*** Available data Section Begins ***

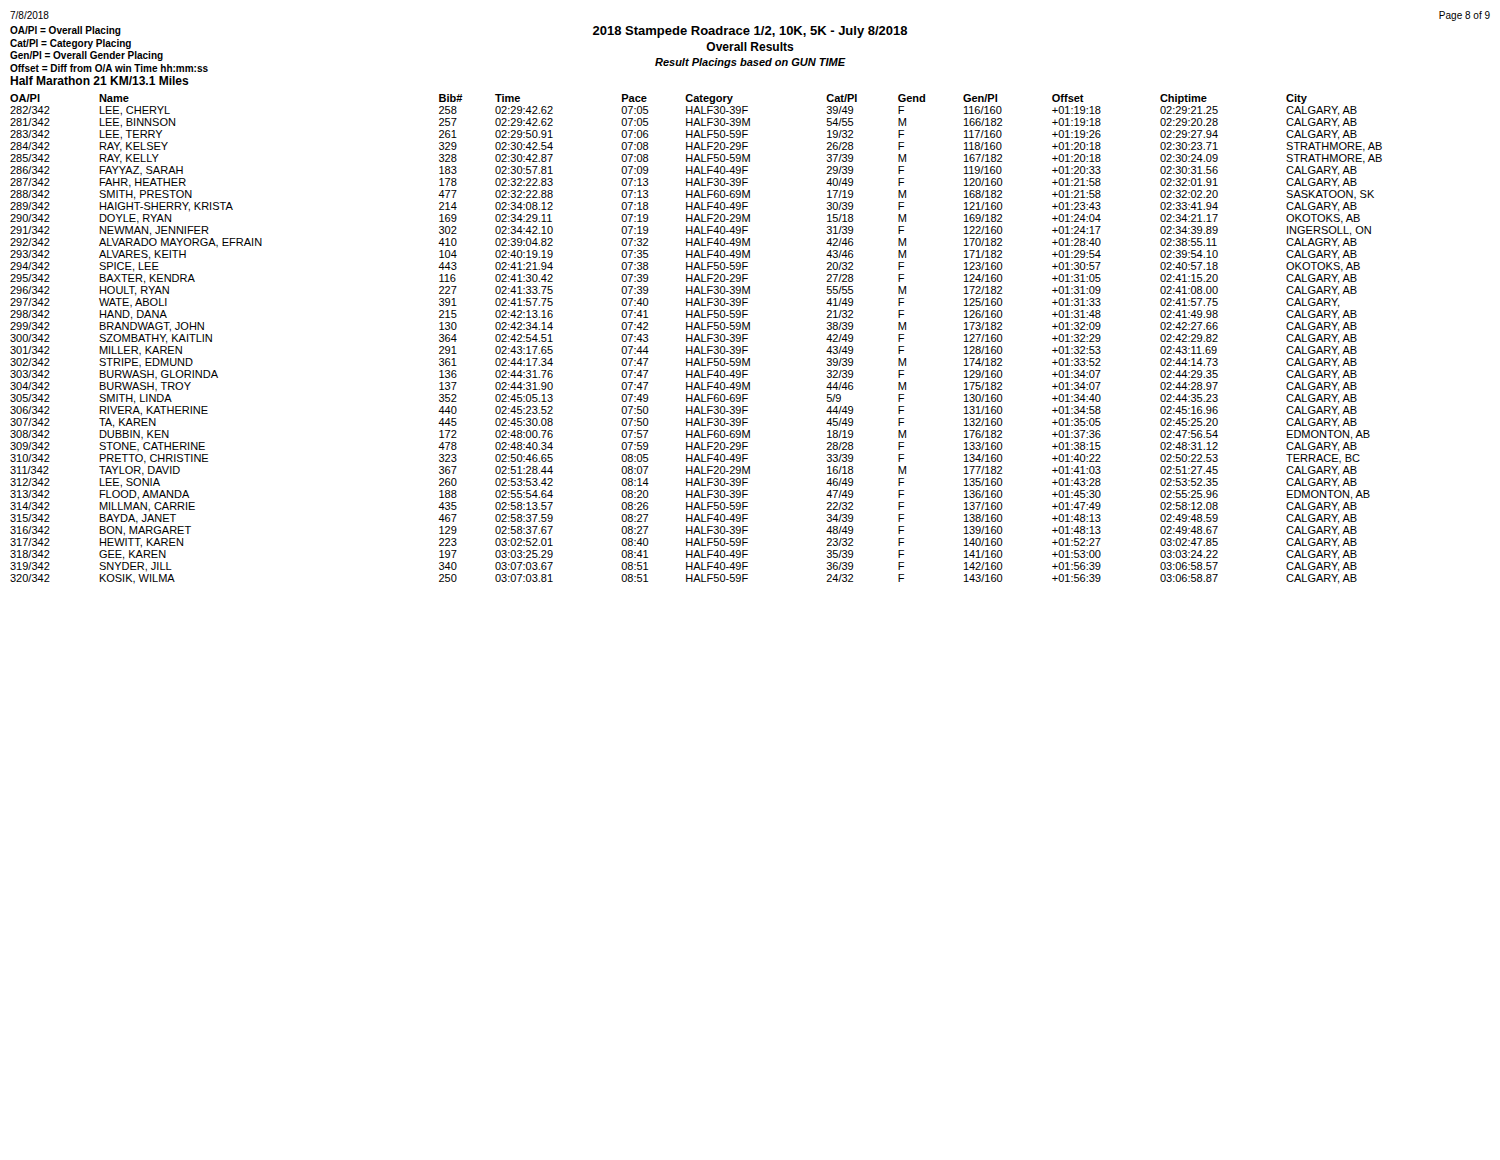7/8/2018
Page 8 of 9
OA/Pl = Overall Placing
Cat/Pl = Category Placing
Gen/Pl = Overall Gender Placing
Offset = Diff from O/A win Time hh:mm:ss
2018 Stampede Roadrace 1/2, 10K, 5K - July 8/2018
Overall Results
Result Placings based on GUN TIME
Half Marathon 21 KM/13.1 Miles
| OA/Pl | Name | Bib# | Time | Pace | Category | Cat/Pl | Gend | Gen/Pl | Offset | Chiptime | City |
| --- | --- | --- | --- | --- | --- | --- | --- | --- | --- | --- | --- |
| 282/342 | LEE, CHERYL | 258 | 02:29:42.62 | 07:05 | HALF30-39F | 39/49 | F | 116/160 | +01:19:18 | 02:29:21.25 | CALGARY, AB |
| 281/342 | LEE, BINNSON | 257 | 02:29:42.62 | 07:05 | HALF30-39M | 54/55 | M | 166/182 | +01:19:18 | 02:29:20.28 | CALGARY, AB |
| 283/342 | LEE, TERRY | 261 | 02:29:50.91 | 07:06 | HALF50-59F | 19/32 | F | 117/160 | +01:19:26 | 02:29:27.94 | CALGARY, AB |
| 284/342 | RAY, KELSEY | 329 | 02:30:42.54 | 07:08 | HALF20-29F | 26/28 | F | 118/160 | +01:20:18 | 02:30:23.71 | STRATHMORE, AB |
| 285/342 | RAY, KELLY | 328 | 02:30:42.87 | 07:08 | HALF50-59M | 37/39 | M | 167/182 | +01:20:18 | 02:30:24.09 | STRATHMORE, AB |
| 286/342 | FAYYAZ, SARAH | 183 | 02:30:57.81 | 07:09 | HALF40-49F | 29/39 | F | 119/160 | +01:20:33 | 02:30:31.56 | CALGARY, AB |
| 287/342 | FAHR, HEATHER | 178 | 02:32:22.83 | 07:13 | HALF30-39F | 40/49 | F | 120/160 | +01:21:58 | 02:32:01.91 | CALGARY, AB |
| 288/342 | SMITH, PRESTON | 477 | 02:32:22.88 | 07:13 | HALF60-69M | 17/19 | M | 168/182 | +01:21:58 | 02:32:02.20 | SASKATOON, SK |
| 289/342 | HAIGHT-SHERRY, KRISTA | 214 | 02:34:08.12 | 07:18 | HALF40-49F | 30/39 | F | 121/160 | +01:23:43 | 02:33:41.94 | CALGARY, AB |
| 290/342 | DOYLE, RYAN | 169 | 02:34:29.11 | 07:19 | HALF20-29M | 15/18 | M | 169/182 | +01:24:04 | 02:34:21.17 | OKOTOKS, AB |
| 291/342 | NEWMAN, JENNIFER | 302 | 02:34:42.10 | 07:19 | HALF40-49F | 31/39 | F | 122/160 | +01:24:17 | 02:34:39.89 | INGERSOLL, ON |
| 292/342 | ALVARADO MAYORGA, EFRAIN | 410 | 02:39:04.82 | 07:32 | HALF40-49M | 42/46 | M | 170/182 | +01:28:40 | 02:38:55.11 | CALAGRY, AB |
| 293/342 | ALVARES, KEITH | 104 | 02:40:19.19 | 07:35 | HALF40-49M | 43/46 | M | 171/182 | +01:29:54 | 02:39:54.10 | CALGARY, AB |
| 294/342 | SPICE, LEE | 443 | 02:41:21.94 | 07:38 | HALF50-59F | 20/32 | F | 123/160 | +01:30:57 | 02:40:57.18 | OKOTOKS, AB |
| 295/342 | BAXTER, KENDRA | 116 | 02:41:30.42 | 07:39 | HALF20-29F | 27/28 | F | 124/160 | +01:31:05 | 02:41:15.20 | CALGARY, AB |
| 296/342 | HOULT, RYAN | 227 | 02:41:33.75 | 07:39 | HALF30-39M | 55/55 | M | 172/182 | +01:31:09 | 02:41:08.00 | CALGARY, AB |
| 297/342 | WATE, ABOLI | 391 | 02:41:57.75 | 07:40 | HALF30-39F | 41/49 | F | 125/160 | +01:31:33 | 02:41:57.75 | CALGARY, |
| 298/342 | HAND, DANA | 215 | 02:42:13.16 | 07:41 | HALF50-59F | 21/32 | F | 126/160 | +01:31:48 | 02:41:49.98 | CALGARY, AB |
| 299/342 | BRANDWAGT, JOHN | 130 | 02:42:34.14 | 07:42 | HALF50-59M | 38/39 | M | 173/182 | +01:32:09 | 02:42:27.66 | CALGARY, AB |
| 300/342 | SZOMBATHY, KAITLIN | 364 | 02:42:54.51 | 07:43 | HALF30-39F | 42/49 | F | 127/160 | +01:32:29 | 02:42:29.82 | CALGARY, AB |
| 301/342 | MILLER, KAREN | 291 | 02:43:17.65 | 07:44 | HALF30-39F | 43/49 | F | 128/160 | +01:32:53 | 02:43:11.69 | CALGARY, AB |
| 302/342 | STRIPE, EDMUND | 361 | 02:44:17.34 | 07:47 | HALF50-59M | 39/39 | M | 174/182 | +01:33:52 | 02:44:14.73 | CALGARY, AB |
| 303/342 | BURWASH, GLORINDA | 136 | 02:44:31.76 | 07:47 | HALF40-49F | 32/39 | F | 129/160 | +01:34:07 | 02:44:29.35 | CALGARY, AB |
| 304/342 | BURWASH, TROY | 137 | 02:44:31.90 | 07:47 | HALF40-49M | 44/46 | M | 175/182 | +01:34:07 | 02:44:28.97 | CALGARY, AB |
| 305/342 | SMITH, LINDA | 352 | 02:45:05.13 | 07:49 | HALF60-69F | 5/9 | F | 130/160 | +01:34:40 | 02:44:35.23 | CALGARY, AB |
| 306/342 | RIVERA, KATHERINE | 440 | 02:45:23.52 | 07:50 | HALF30-39F | 44/49 | F | 131/160 | +01:34:58 | 02:45:16.96 | CALGARY, AB |
| 307/342 | TA, KAREN | 445 | 02:45:30.08 | 07:50 | HALF30-39F | 45/49 | F | 132/160 | +01:35:05 | 02:45:25.20 | CALGARY, AB |
| 308/342 | DUBBIN, KEN | 172 | 02:48:00.76 | 07:57 | HALF60-69M | 18/19 | M | 176/182 | +01:37:36 | 02:47:56.54 | EDMONTON, AB |
| 309/342 | STONE, CATHERINE | 478 | 02:48:40.34 | 07:59 | HALF20-29F | 28/28 | F | 133/160 | +01:38:15 | 02:48:31.12 | CALGARY, AB |
| 310/342 | PRETTO, CHRISTINE | 323 | 02:50:46.65 | 08:05 | HALF40-49F | 33/39 | F | 134/160 | +01:40:22 | 02:50:22.53 | TERRACE, BC |
| 311/342 | TAYLOR, DAVID | 367 | 02:51:28.44 | 08:07 | HALF20-29M | 16/18 | M | 177/182 | +01:41:03 | 02:51:27.45 | CALGARY, AB |
| 312/342 | LEE, SONIA | 260 | 02:53:53.42 | 08:14 | HALF30-39F | 46/49 | F | 135/160 | +01:43:28 | 02:53:52.35 | CALGARY, AB |
| 313/342 | FLOOD, AMANDA | 188 | 02:55:54.64 | 08:20 | HALF30-39F | 47/49 | F | 136/160 | +01:45:30 | 02:55:25.96 | EDMONTON, AB |
| 314/342 | MILLMAN, CARRIE | 435 | 02:58:13.57 | 08:26 | HALF50-59F | 22/32 | F | 137/160 | +01:47:49 | 02:58:12.08 | CALGARY, AB |
| 315/342 | BAYDA, JANET | 467 | 02:58:37.59 | 08:27 | HALF40-49F | 34/39 | F | 138/160 | +01:48:13 | 02:49:48.59 | CALGARY, AB |
| 316/342 | BON, MARGARET | 129 | 02:58:37.67 | 08:27 | HALF30-39F | 48/49 | F | 139/160 | +01:48:13 | 02:49:48.67 | CALGARY, AB |
| 317/342 | HEWITT, KAREN | 223 | 03:02:52.01 | 08:40 | HALF50-59F | 23/32 | F | 140/160 | +01:52:27 | 03:02:47.85 | CALGARY, AB |
| 318/342 | GEE, KAREN | 197 | 03:03:25.29 | 08:41 | HALF40-49F | 35/39 | F | 141/160 | +01:53:00 | 03:03:24.22 | CALGARY, AB |
| 319/342 | SNYDER, JILL | 340 | 03:07:03.67 | 08:51 | HALF40-49F | 36/39 | F | 142/160 | +01:56:39 | 03:06:58.57 | CALGARY, AB |
| 320/342 | KOSIK, WILMA | 250 | 03:07:03.81 | 08:51 | HALF50-59F | 24/32 | F | 143/160 | +01:56:39 | 03:06:58.87 | CALGARY, AB |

*** Available data Section Ends ***

*Problem*: For each line in the records that holds "Offset", show that line as it stands.

*Response to this exercise*:
Offset = Diff from O/A win Time hh:mm:ss
| OA/Pl | Name | Bib# | Time | Pace | Category | Cat/Pl | Gend | Gen/Pl | Offset | Chiptime | City |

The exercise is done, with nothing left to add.